Description of the task:
The answer must be an exact copy of the lines from the one with "omový doplněk stravy, který" to the last line of the entries below, both included, and must contain no pictures.

Data to process:

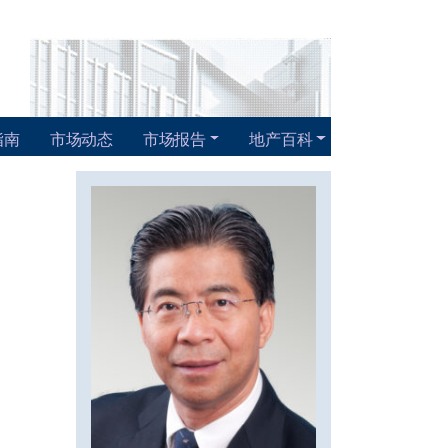
指南
市场动态
市场报告
地产百科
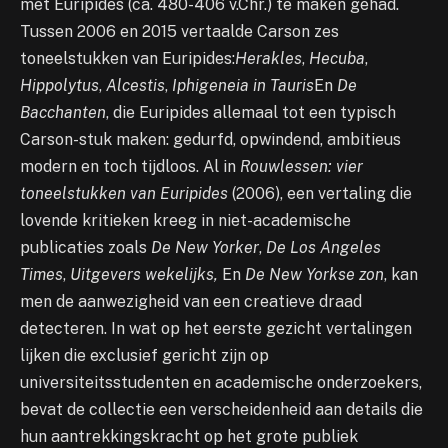
met Euripides (ca. 480-406 v.Chr.) te maken gehad.
Tussen 2006 en 2015 vertaalde Carson zes
toneelstukken van Euripides:
Herakles
,
Hecuba
,
Hippolytus
,
Alcestis
,
Iphigeneia in Tauris
En
De
Bacchanten
, die Euripides allemaal tot een typisch
Carson-stuk maken: gedurfd, opwindend, ambitieus
modern en toch tijdloos. Al in
Rouwlessen: vier
toneelstukken van Euripides
(2006), een vertaling die
lovende kritieken kreeg in niet-academische
publicaties zoals
De New Yorker
,
De Los Angeles
Times
,
Uitgevers wekelijks,
En
De New Yorkse zon
, kan
men de aanwezigheid van een creatieve draad
detecteren. In wat op het eerste gezicht vertalingen
lijken die exclusief gericht zijn op
universiteitsstudenten en academische onderzoekers,
bevat de collectie een verscheidenheid aan details die
hun aantrekkingskracht op het grote publiek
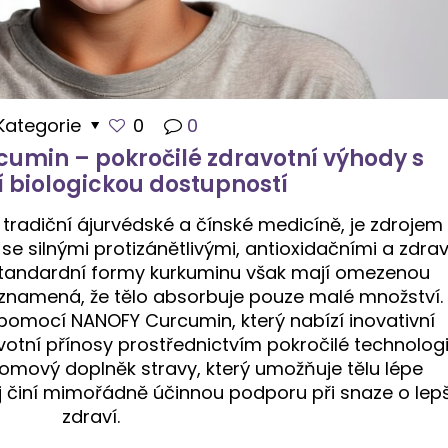
Kategorie
0
0
umin – pokročilé zdravotní výhody s
í biologickou dostupností
 tradiční ájurvédské a čínské medicíně, je zdrojem
se silnými protizánětlivými, antioxidačními a zdrav
Standardní formy kurkuminu však mají omezenou
 znamená, že tělo absorbuje pouze malé množství.
l pomocí NANOFY Curcumin, který nabízí inovativní
avotní přínosy prostřednictvím pokročilé technolog
omový doplněk stravy, který umožňuje tělu lépe
j činí mimořádně účinnou podporu při snaze o lepš
zdraví.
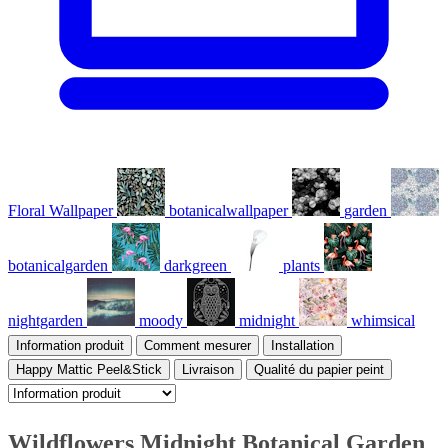
Floral Wallpaper
botanicalwallpaper
garden
botanicalgarden
darkgreen
plants
nightgarden
moody
midnight
whimsical
Information produit
Comment mesurer
Installation
Happy Mattic Peel&Stick
Livraison
Qualité du papier peint
Wildflowers Midnight Botanical Garden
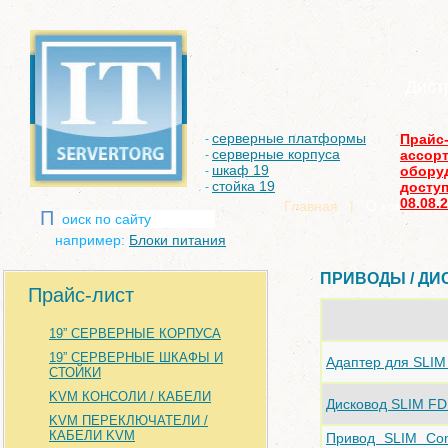
Дист
серверные платформы
Прайс
-
серверные корпуса
ассор
-
шкаф 19
обору
-
стойка 19
доступ
-
08.08.
Главная
|
О компании
П
например:
Блоки питания
ПРИВОДЫ / ДИ
Прайс-лист
19” СЕРВЕРНЫЕ КОРПУСА
19” СЕРВЕРНЫЕ ШКАФЫ И
Адаптер для SLIM
СТОЙКИ
KVM КОНСОЛИ / КАБЕЛИ
Дисковод SLIM F
KVM ПЕРЕКЛЮЧАТЕЛИ /
КАБЕЛИ KVM
Привод SLIM Co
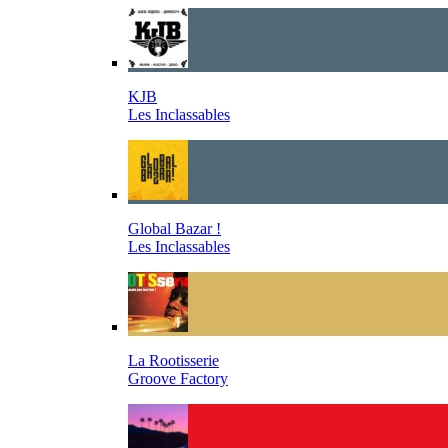
KJB
Les Inclassables
Global Bazar !
Les Inclassables
La Rootisserie
Groove Factory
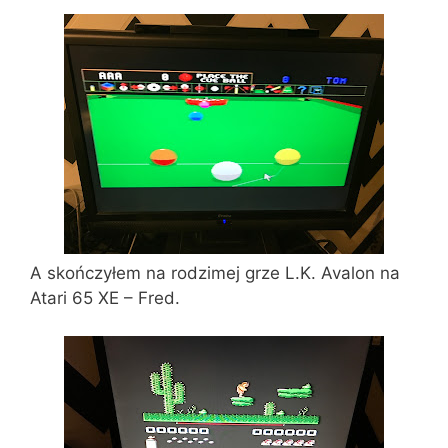
A skończyłem na rodzimej grze L.K. Avalon na
Atari 65 XE – Fred.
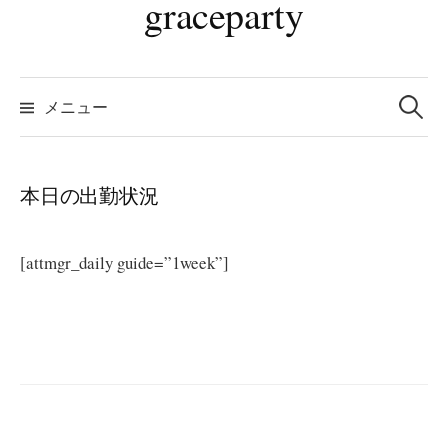
graceparty
検
索:
メニュー
本日の出勤状況
[attmgr_daily guide=”1week”]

Answer for the task:
omový doplněk stravy, který umožňuje tělu lépe
j činí mimořádně účinnou podporu při snaze o lepš
zdraví.
Floral Wallpaper
botanicalwallpaper
garden
botanicalgarden
darkgreen
plants
nightgarden
moody
midnight
whimsical
Information produit
Comment mesurer
Installation
Happy Mattic Peel&Stick
Livraison
Qualité du papier peint
Wildflowers Midnight Botanical Garden
Дист
серверные платформы
Прайс
-
серверные корпуса
ассор
-
шкаф 19
обору
-
стойка 19
доступ
-
08.08.
Главная
|
О компании
П
например:
Блоки питания
ПРИВОДЫ / ДИ
Прайс-лист
19” СЕРВЕРНЫЕ КОРПУСА
19” СЕРВЕРНЫЕ ШКАФЫ И
Адаптер для SLIM
СТОЙКИ
KVM КОНСОЛИ / КАБЕЛИ
Дисковод SLIM F
KVM ПЕРЕКЛЮЧАТЕЛИ /
КАБЕЛИ KVM
Привод SLIM Co
KJB
Les Inclassables
Global Bazar !
Les Inclassables
La Rootisserie
Groove Factory
A skończyłem na rodzimej grze L.K. Avalon na
Atari 65 XE – Fred.
graceparty
検
索:
メニュー
本日の出勤状況
[attmgr_daily guide=”1week”]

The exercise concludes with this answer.